L’Oligarchie ukrainienne avait une belle carte à jouer. Profiter de la neutralité dans la compétition Est-Ouest, en tirer les profits et garder une intégrité territoriale quasi miraculeuse. Mais elle a cédé aux mirages du camp occidental qui lui promettait monts et merveilles. Maintenant l’Ukraine sera dépecée et ramenée à des frontières historiques bien plus exiguës et ce n’est pas l’OTAN ni l’UE qui engageront un seul soldat pour la défendre.
fin du texte.
On se demande vraiment si le président de l’Ukraine a cédé aux mirages du camp occidental ou aux « éventuels millions de dollars » qui lui auraient été offerts pour sa collaboration? Car la progression d’hameçonnage territorial peut se faire aussi par une certaine générosité en dollars.

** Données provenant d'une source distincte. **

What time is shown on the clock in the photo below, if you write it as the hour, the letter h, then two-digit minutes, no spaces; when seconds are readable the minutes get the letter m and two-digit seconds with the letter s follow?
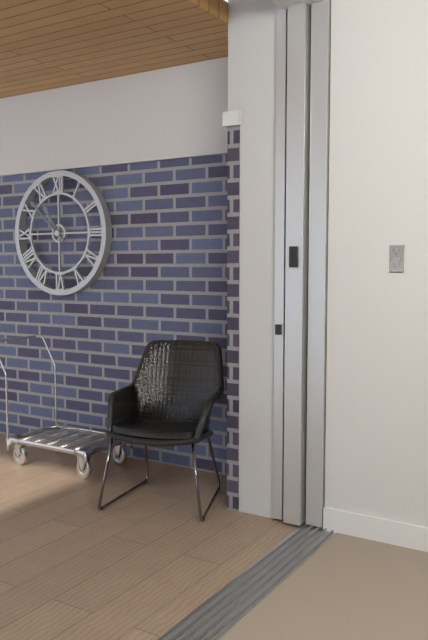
10h52
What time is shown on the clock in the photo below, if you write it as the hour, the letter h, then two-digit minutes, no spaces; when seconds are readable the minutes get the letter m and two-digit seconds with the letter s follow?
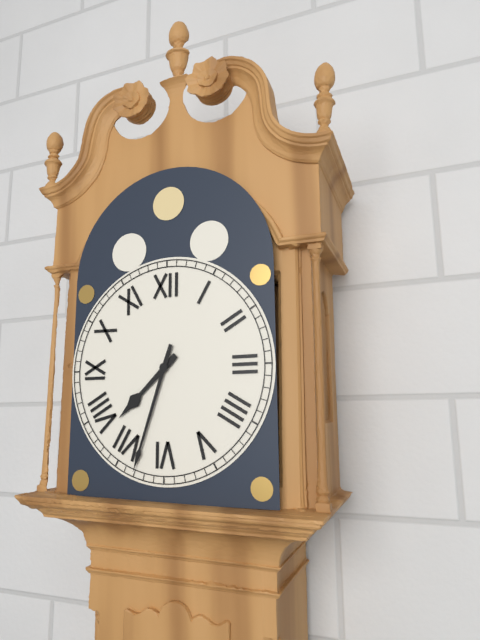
7h33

Par contre il vaut mieux que l’UE et l’OTAN ne bougent pas d’un seul pouce en évitant de provoquer encore Poutine. Sinon celui-ci se donnera alors le droit de répliquer avec un armement supérieur à tous, ayant la capacité de cibler exactement les bâtiments les plus stratégiques de son ennemi.
Quand on pénètre un peu plus les activités de l’OTAN et des USA, on s’aperçoit encore une fois que LA LOI c’est LEUR LOI. Et que la violation des traités est leur sport préféré.
https://www.youtube.com/watch?v=aK696fO2IQo&t=1s
Par contre les banquiers peuvent être dans leur « situation préférée », celle d’une éventuelle guerre qui pourrait leur permettre de se régénérer. Mais pas que….
Phrase de Mr Attali, Avant une guerre, il peut exister une pandémie, mais après une guerre il peut aussi exister une pandémie.
A bon entendeur.
Très bonne analyse et commentaire, pour ceux qui ont vécu les périodes troublées des années 60-90.